You’ve decided to open an account at a local bank or an online bank instead of a credit union. Or, maybe you’ve decided to buy a three-month certificate of deposit versus a twelve-month certificate of deposit. A bank paying the highest interest helps you decide and justify purchasing a certificate of deposit rather than opening a savings account at the local bank. Bottom line, this may be the only type of investing you’re familiar with. Feeling comfortable and saving with banks and credit unions may be as far as you want to go. When you save money, you’re an investor, like it or not.
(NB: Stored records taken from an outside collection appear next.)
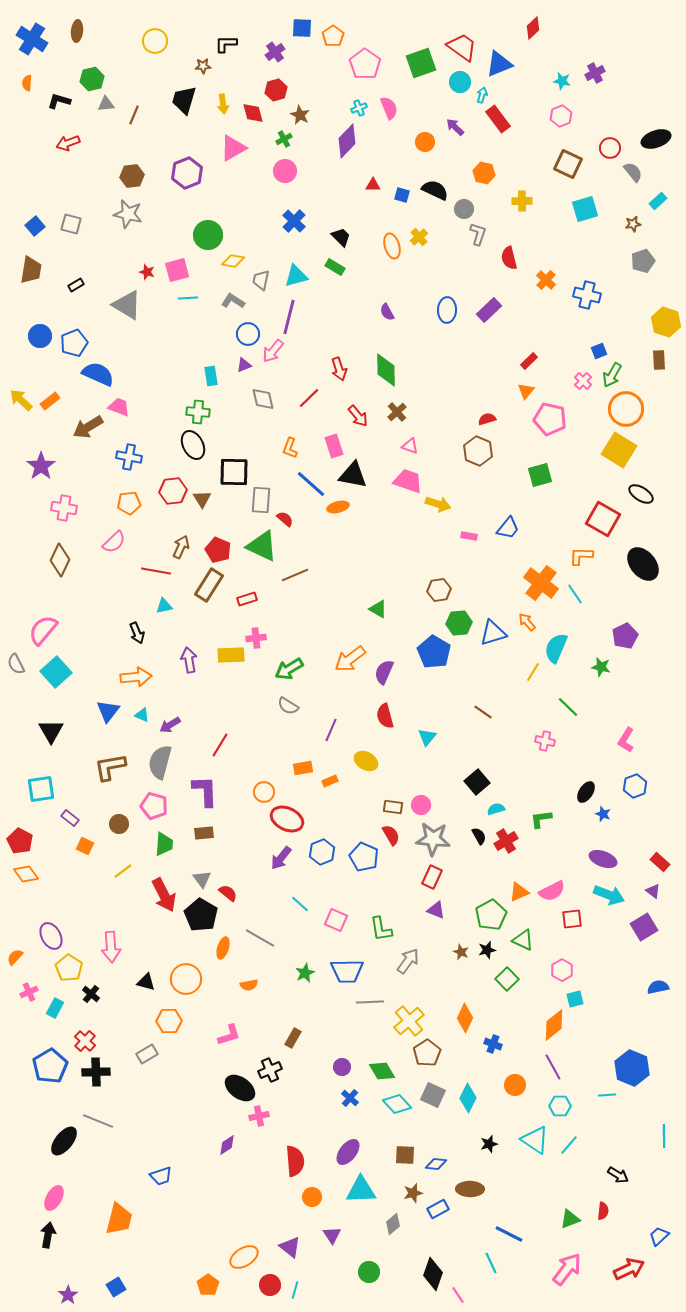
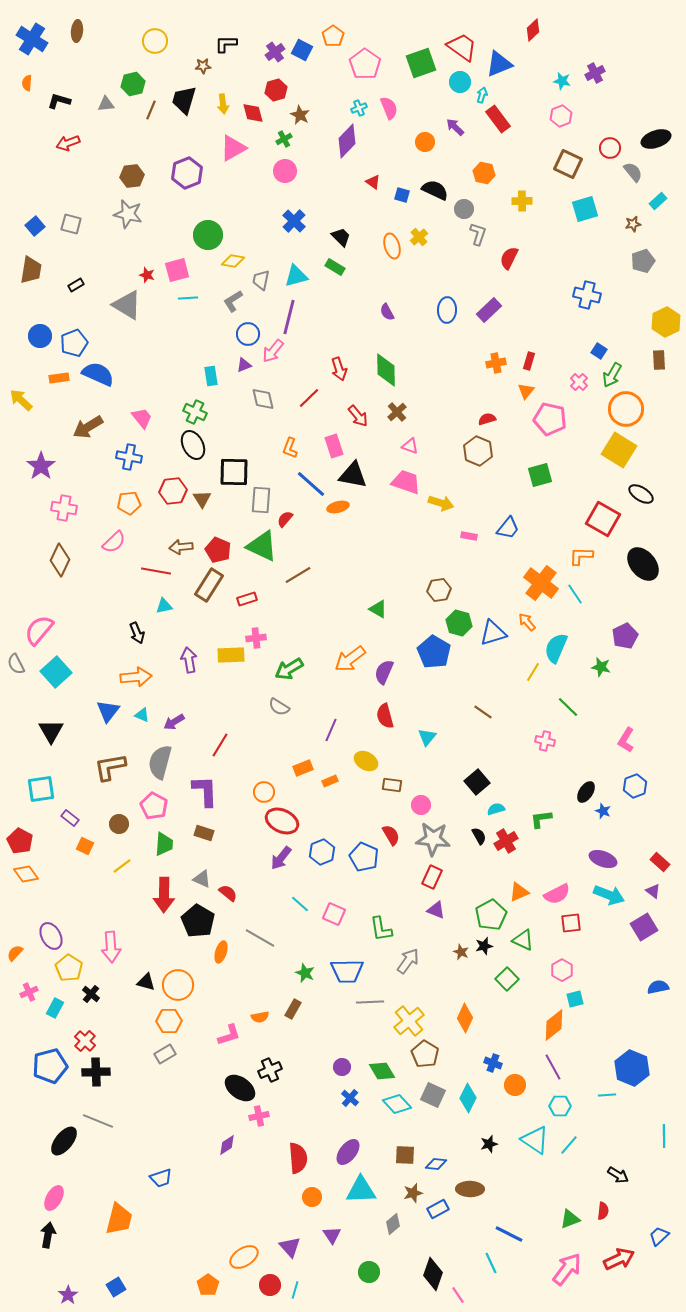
blue square at (302, 28): moved 22 px down; rotated 25 degrees clockwise
red diamond at (533, 28): moved 2 px down
green hexagon at (92, 79): moved 41 px right, 5 px down
brown line at (134, 115): moved 17 px right, 5 px up
red triangle at (373, 185): moved 3 px up; rotated 35 degrees clockwise
red semicircle at (509, 258): rotated 40 degrees clockwise
red star at (147, 272): moved 3 px down
orange cross at (546, 280): moved 50 px left, 83 px down; rotated 36 degrees clockwise
gray L-shape at (233, 301): rotated 65 degrees counterclockwise
yellow hexagon at (666, 322): rotated 16 degrees clockwise
blue square at (599, 351): rotated 35 degrees counterclockwise
red rectangle at (529, 361): rotated 30 degrees counterclockwise
pink cross at (583, 381): moved 4 px left, 1 px down
orange rectangle at (50, 401): moved 9 px right, 23 px up; rotated 30 degrees clockwise
pink trapezoid at (119, 407): moved 23 px right, 11 px down; rotated 30 degrees clockwise
green cross at (198, 412): moved 3 px left; rotated 20 degrees clockwise
pink trapezoid at (408, 481): moved 2 px left, 1 px down
yellow arrow at (438, 504): moved 3 px right, 1 px up
red semicircle at (285, 519): rotated 90 degrees counterclockwise
brown arrow at (181, 547): rotated 120 degrees counterclockwise
brown line at (295, 575): moved 3 px right; rotated 8 degrees counterclockwise
green hexagon at (459, 623): rotated 20 degrees clockwise
pink semicircle at (43, 630): moved 4 px left
gray semicircle at (288, 706): moved 9 px left, 1 px down
purple arrow at (170, 725): moved 4 px right, 3 px up
orange rectangle at (303, 768): rotated 12 degrees counterclockwise
pink pentagon at (154, 806): rotated 12 degrees clockwise
brown rectangle at (393, 807): moved 1 px left, 22 px up
blue star at (603, 814): moved 3 px up
red ellipse at (287, 819): moved 5 px left, 2 px down
brown rectangle at (204, 833): rotated 24 degrees clockwise
yellow line at (123, 871): moved 1 px left, 5 px up
gray triangle at (202, 879): rotated 30 degrees counterclockwise
pink semicircle at (552, 891): moved 5 px right, 3 px down
red arrow at (164, 895): rotated 28 degrees clockwise
black pentagon at (201, 915): moved 3 px left, 6 px down
red square at (572, 919): moved 1 px left, 4 px down
pink square at (336, 920): moved 2 px left, 6 px up
orange ellipse at (223, 948): moved 2 px left, 4 px down
black star at (487, 950): moved 3 px left, 4 px up
orange semicircle at (15, 957): moved 4 px up
green star at (305, 973): rotated 24 degrees counterclockwise
orange circle at (186, 979): moved 8 px left, 6 px down
orange semicircle at (249, 985): moved 11 px right, 32 px down
brown rectangle at (293, 1038): moved 29 px up
blue cross at (493, 1044): moved 19 px down
brown pentagon at (427, 1053): moved 2 px left, 1 px down; rotated 8 degrees counterclockwise
gray rectangle at (147, 1054): moved 18 px right
blue pentagon at (50, 1066): rotated 16 degrees clockwise
red semicircle at (295, 1161): moved 3 px right, 3 px up
blue trapezoid at (161, 1176): moved 2 px down
purple triangle at (290, 1247): rotated 10 degrees clockwise
red arrow at (629, 1269): moved 10 px left, 10 px up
An investor decides where to save money and how much risk they’re willing to take. A saving account at the bank or purchasing a certificate of deposit reflects your attitude about risk. You don’t want to lose money. So to be safe, you deposited your money in a bank’s saving account. For starters, this is an acceptable alternative. It’s not, however the only saving alternative to consider.

Personal finance involves many subjects none of which are taught in school. Saving money is just one component. Having money to save shows you know how to budget. Budgeting is also a part of personal finance. However, now that you’ve worked hard for your money, you want your money to work hard for you.

Saving your money in a bank worked well for a while. Now, your job decided to get rid of their pension plan and make you responsible for your retirement. The company’s 401(k) plan did not list a savings account or a certificate of deposit for you to invest in. The company’s 401(k) plan offered twenty options which included a stable value account, bonds, mutual funds, and maybe some stock. These investments were scary because you’ve never heard of them and because you’ve only saved money in the bank.

The unexpected introduction to different investment products and the requirement for you to select one or more products make you an investor, like it or not. Regardless of your background or education you are required to select from a limited list of mutual funds and invest in a product. Changing your financial literacy perspective can be overwhelming especially when salesmen use scare tactics to convince you to invest with them. Ask ten financial advisers about investment products and you’ll get 10 different answers depending on what they’re selling.

Financial information is very confusing to the uninitiated. The vocabulary is difficult, the products are complicated, and the professional advice isn’t always right. Personal finance is not as complicated as the salesmen want you to believe. Recent scams and Ponzi schemes have shown that investors must be careful and gain the knowledge to make their own investment decisions. You don’t need to pay for bad advice and get Madoffed.